Authorities in the Colombian border city of Cúcuta are struggling to cope with an influx of internal refugees, as thousands of civilians flee fighting between rival rebel factions.
Buses, trailers and dump trucks full of disoriented mothers and children have been flocking to the border town since Friday, when the bloody conflict began ravaging northeastern Colombia.
“We welcomed displaced families when violence had already broken out in the region, but we are far from this level. We’re talking about 15,000 people arriving in the city in just four days.
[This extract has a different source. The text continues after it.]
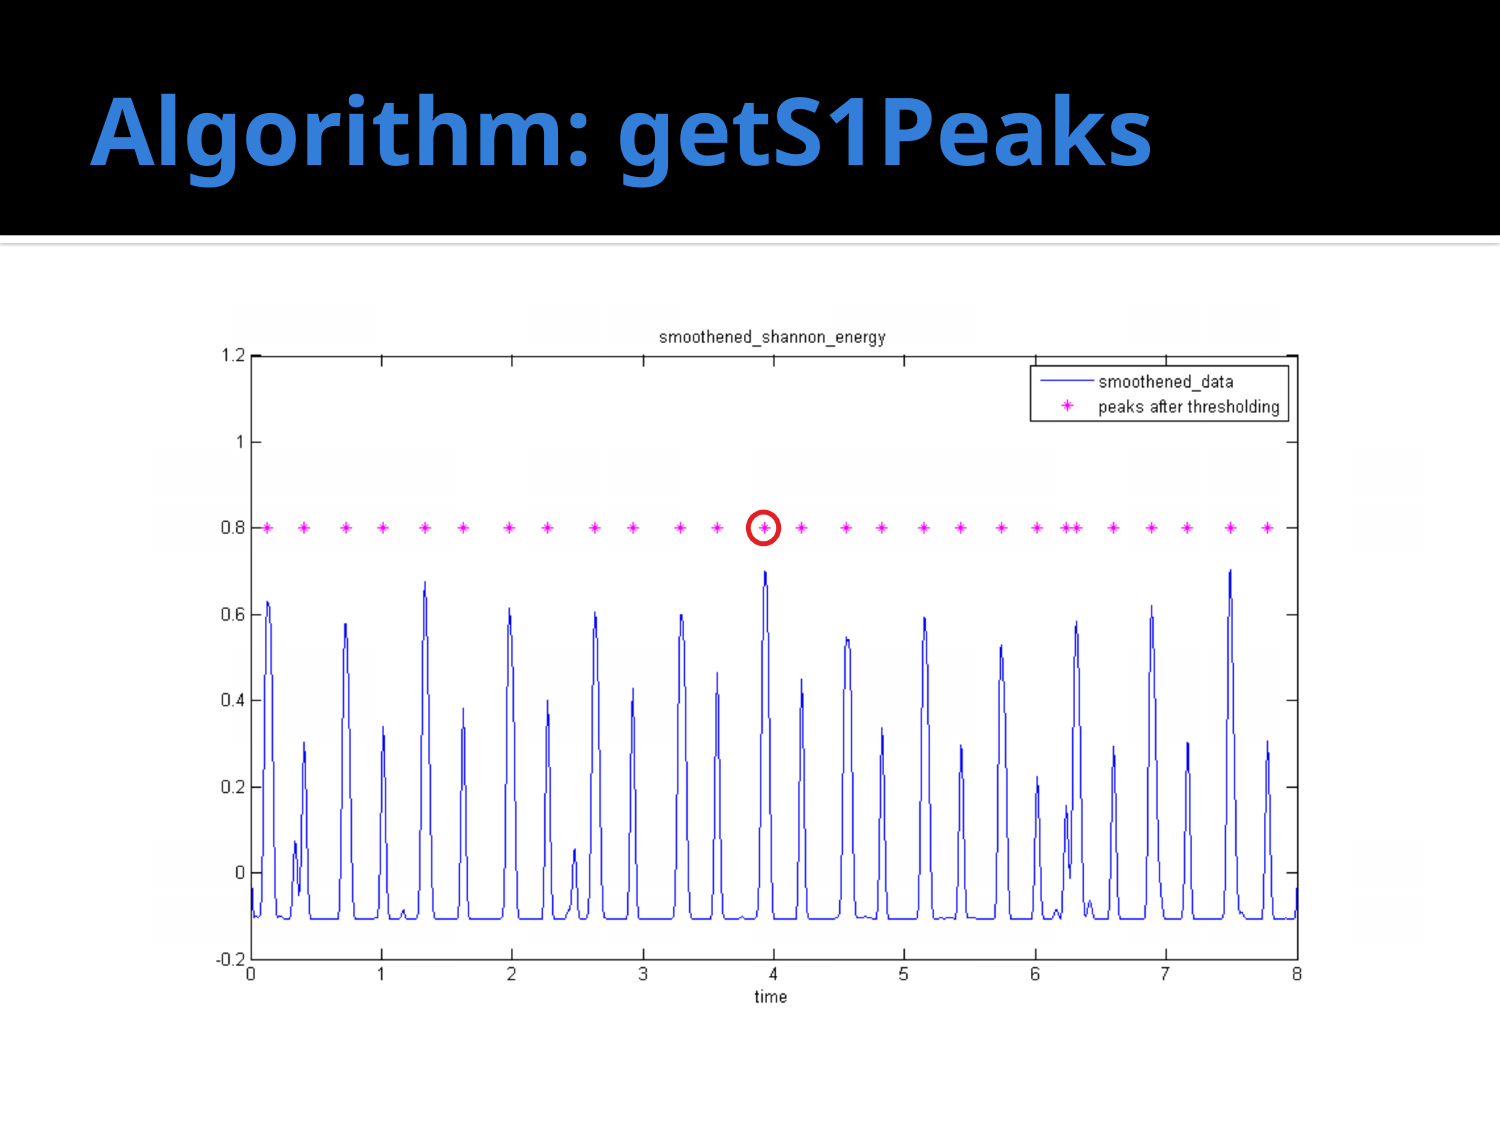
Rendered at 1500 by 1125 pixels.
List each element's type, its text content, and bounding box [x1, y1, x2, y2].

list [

It’s historic for Cúcuta, but unfortunately also for the country,” said the city’s mayor, Jorge Acevedo.
At least 80 people have been killed and 32,000 displaced as the ELN, the world’s oldest active guerrilla group, seeks to purge one of Colombia’s largest cocaine hubs of rival factions.
Rights groups say civilians are being targeted by the ELN and the 33rd Front, a band of dissident rebels who refused to disarm during the 2016 peace process. The fighters have gone door to door door looking for sympathizers of rival factions, said Iris Marín Ortiz, Colombia’s mediator.
Warring groups launch “indiscriminate attacks against fighters and civilians accused of collaborating with one or another group simply because they are family members or relatives,” Ortiz said.
Meanwhile, at least 20 people have been killed in fighting between warring drug trafficking factions in the Guaviare jungle region.
Colombian President Gustavo Petro said Monday he would declare a state of “economic emergency” to free up funds for the humanitarian crisis as refugees continue to flood into Colombian cities and cross the border with Venezuela.
Petro also pledged to announce “a state of internal unrest,” suspending the rule of law. The drastic measure was used by former Colombian leaders at the turn of the century, when armed groups controlled large swaths of the country and encroached on the capital.
The bloodshed constitutes one of the worst episodes of violence Colombia has seen in recent years and has severely tested the capacities of local authorities.
“Some people arrive fully clothed, but others are dirty, wearing just shorts and no shoes. They had to run with everything they had in their hands, so they need help with absolutely everything,” said Leandro Ugarte, Secretary of State for Post-Conflict in Cúcuta.
Local authorities are assessing migrants for processing and accommodation at the local soccer stadium, as it is the only stadium large enough in the city to accommodate so many people.
“There’s nothing I can compare it to. It’s a tsunami of people,” he said.
The Catatumbo region is no stranger to bloodshed due to its vast coca crops and strategic location on the Venezuelan border, but even by the standards of this lawless region, the unrest has shocked the country.
“We are facing one of the largest and most serious humanitarian crises that Catatumbo has ever faced, if not the largest,” Ortiz said.
Around 46,000 children are now out of school and families cannot even collect the bodies of their loved ones for burial.
A peace deal signed in 2016 with the Revolutionary Armed Forces of Colombia, the Farc, ended 60 years of war with the country’s largest guerrilla army.
But since then, the peace process has faltered, and new groups with a weaker political ideology and fewer moral scruples have ruthlessly filled the Farc’s power vacuum, recruiting children to swell their ranks. Petro broke off peace talks with the ELN on Friday and prosecutors on Wednesday reactivated arrest warrants for 31 of the group’s top commanders, which had been suspended to allow talks.
“Over the past three years, we have warned of a deterioration in the Colombian conflict that risks triggering a new cycle of war,” said Elizabeth Dickinson, senior analyst for the Andes region at the NGO Crisis Group. response to the violence in Catatumbo. “We are very concerned that now is the time. »
Petro, himself a former guerrilla, had pledged to definitively end the conflict by negotiating with the armed groups, but the breakdown of negotiations with the ELN could be the final blow to his conciliatory approach.
Thousands of troops have been sent to Catatumbo to restore order, but so far they have made little progress as rival groups continue to clash.
“We hope that this time, when the army arrives, it will stay there and take control of the territory once and for all – as it should,” Acevedo said. “But so far it appears they have made little progress.”
An additional 1,000 displaced people arrived in Cúcuta on Tuesday, Acevedo said.